Being way before my [and frankly many current Gooners’] time, Cliff Bastin is a player I know only through biographies and written accounts. Admittedly I washed up on the shores of the island Arsenal a bit later than many do in life, but I did so just at the moment when Ian Wright was in the closing stages of his relentless pursuit of Bastin’s 58 year old record as Arsenal’s all-time top goal scorer. Televised coverage was spare at best in the States those days, but I vividly recall Red Geezer’s account of Wrighty’s mastery of that record.

As you do, or at least as obsessive collector personalities such as myself do, I wanted to become familiar with the player Ian Wright had just surpassed. The key points are relatively well known, even if they suggest some interesting parallels with the contemporary version of Arsenal. Herbert Chapman took a chance in 1929 on a 17 year old Exeter boy who showed promise and technique, spending a fair amount to do so. Two thousand pounds was a big sum to spend on someone in that era, particularly an unproven teenager with only a handful of first team appearances.

Chapman played Bastin out wide as a winger, with the directive to cut inside from the touchline on the diagonal to receive passes from the central part of the pitch. As now, this was counterintuitive to the typical use of the wing-play in English football; nonetheless Bastin profited handsomely. In a short space of time he became the target man for Arsenal attacks and would remain the focal point until Ted Drake’s arrival in 1934.

The Boy Bastin was renowned for his deadly finishing and because of Chapman’s tactical innovation was unusually prolific for a winger in that era.   In total he collected 5 league titles and 2 FA Cups over an nine year span, only twice ending a season without a trophy in that period. While the first Arsenal FA Cup was won  while he was just bedding in during his first season, the second came towards the end of his prolific years and he was instrumental in its capture. Bastin scored 6 goals in the run to the 1936 FA Cup final, including the solitary goal* in the 1-0 semi-final defeat of Grimsby town.

A leg injury stalled his career after Arsenal’s fifth league title-winning season in 1938, and it was further cut short by the advent of World War II.  His increasing deafness prevented his participation in the war, and with the suspension of league play the war prevented his career from going much further. Bastin’s best football all came before age 27, scoring an astonishing 178 goals in 395 games.  To put that into context, Ian Wright was 27 when he arrived at the club.

In the process of working this drawing I kept going back to the details that I enjoyed drawing the most: meaty forearms that suggest a less pampered lifestyle than today’s megastars. A severely parted hairstyle, paired with a goofy grin that belies the swagger of his popped collar and his head cocked to the side. He looks to have been a real character, and I’m looking forward to getting my hands on a copy of Cliff Bastin Remembers to find out still more about this Arsenal legend.

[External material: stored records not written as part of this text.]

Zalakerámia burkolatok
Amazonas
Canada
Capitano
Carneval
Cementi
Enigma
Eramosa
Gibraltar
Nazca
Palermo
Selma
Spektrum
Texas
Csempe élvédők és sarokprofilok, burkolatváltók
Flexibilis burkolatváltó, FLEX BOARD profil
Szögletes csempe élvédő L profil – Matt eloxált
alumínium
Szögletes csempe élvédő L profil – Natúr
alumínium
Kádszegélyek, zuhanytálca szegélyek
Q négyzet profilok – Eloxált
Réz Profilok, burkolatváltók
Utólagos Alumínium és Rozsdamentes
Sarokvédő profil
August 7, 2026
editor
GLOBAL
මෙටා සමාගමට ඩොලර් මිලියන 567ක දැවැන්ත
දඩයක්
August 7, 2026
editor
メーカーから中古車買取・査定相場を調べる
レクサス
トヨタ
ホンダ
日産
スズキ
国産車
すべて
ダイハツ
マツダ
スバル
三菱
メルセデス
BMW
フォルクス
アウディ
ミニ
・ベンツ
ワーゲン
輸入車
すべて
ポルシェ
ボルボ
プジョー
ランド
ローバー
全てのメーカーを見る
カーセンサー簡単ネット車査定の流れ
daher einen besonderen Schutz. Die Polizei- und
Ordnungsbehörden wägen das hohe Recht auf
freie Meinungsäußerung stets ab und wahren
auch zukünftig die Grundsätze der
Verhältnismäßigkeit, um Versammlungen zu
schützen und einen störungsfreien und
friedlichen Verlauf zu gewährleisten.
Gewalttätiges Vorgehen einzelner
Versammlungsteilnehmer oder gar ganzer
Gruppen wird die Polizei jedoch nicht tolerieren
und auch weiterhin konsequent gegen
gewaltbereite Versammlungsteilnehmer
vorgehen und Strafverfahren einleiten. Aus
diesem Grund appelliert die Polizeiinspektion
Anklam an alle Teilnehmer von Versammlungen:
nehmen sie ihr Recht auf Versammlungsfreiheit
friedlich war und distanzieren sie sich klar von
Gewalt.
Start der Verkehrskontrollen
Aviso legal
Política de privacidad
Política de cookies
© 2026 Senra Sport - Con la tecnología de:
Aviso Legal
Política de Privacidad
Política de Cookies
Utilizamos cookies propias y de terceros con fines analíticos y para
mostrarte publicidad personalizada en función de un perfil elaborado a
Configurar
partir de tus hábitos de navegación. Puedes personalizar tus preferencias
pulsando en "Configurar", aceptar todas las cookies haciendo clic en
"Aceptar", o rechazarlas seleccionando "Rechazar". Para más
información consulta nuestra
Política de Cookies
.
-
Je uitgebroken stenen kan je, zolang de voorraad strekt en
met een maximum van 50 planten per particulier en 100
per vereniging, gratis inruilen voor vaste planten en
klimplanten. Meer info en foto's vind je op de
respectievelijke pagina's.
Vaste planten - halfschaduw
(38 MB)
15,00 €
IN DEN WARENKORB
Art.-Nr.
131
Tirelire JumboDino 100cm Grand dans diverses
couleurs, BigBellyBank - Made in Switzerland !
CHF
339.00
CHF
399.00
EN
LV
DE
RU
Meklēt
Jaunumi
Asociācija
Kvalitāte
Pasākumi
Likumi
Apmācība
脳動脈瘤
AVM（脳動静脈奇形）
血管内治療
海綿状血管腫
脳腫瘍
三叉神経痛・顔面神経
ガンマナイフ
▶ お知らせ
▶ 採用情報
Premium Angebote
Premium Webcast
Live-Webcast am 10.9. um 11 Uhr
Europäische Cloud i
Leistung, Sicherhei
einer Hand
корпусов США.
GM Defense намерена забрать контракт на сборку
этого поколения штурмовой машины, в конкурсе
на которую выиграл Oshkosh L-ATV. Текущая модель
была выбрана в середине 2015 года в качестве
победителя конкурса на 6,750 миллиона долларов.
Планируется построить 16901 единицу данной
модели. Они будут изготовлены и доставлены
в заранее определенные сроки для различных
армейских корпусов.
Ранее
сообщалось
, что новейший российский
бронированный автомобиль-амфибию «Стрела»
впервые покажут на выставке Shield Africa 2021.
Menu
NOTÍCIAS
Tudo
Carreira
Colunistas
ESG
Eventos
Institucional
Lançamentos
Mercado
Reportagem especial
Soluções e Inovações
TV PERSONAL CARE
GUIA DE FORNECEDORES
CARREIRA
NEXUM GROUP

*I imagine it’s down to the language of the era, but I found the commentator’s account of this goal rather charming, “[Bastin] caught the Grimsby defender out for once and tapped it home.”  Sounds like a simple poacher’s goal but in reality he runs onto a pass at the top of the area and slots it past the rushing keeper with every bit of coolness we have seen so many times from Thierry Henry.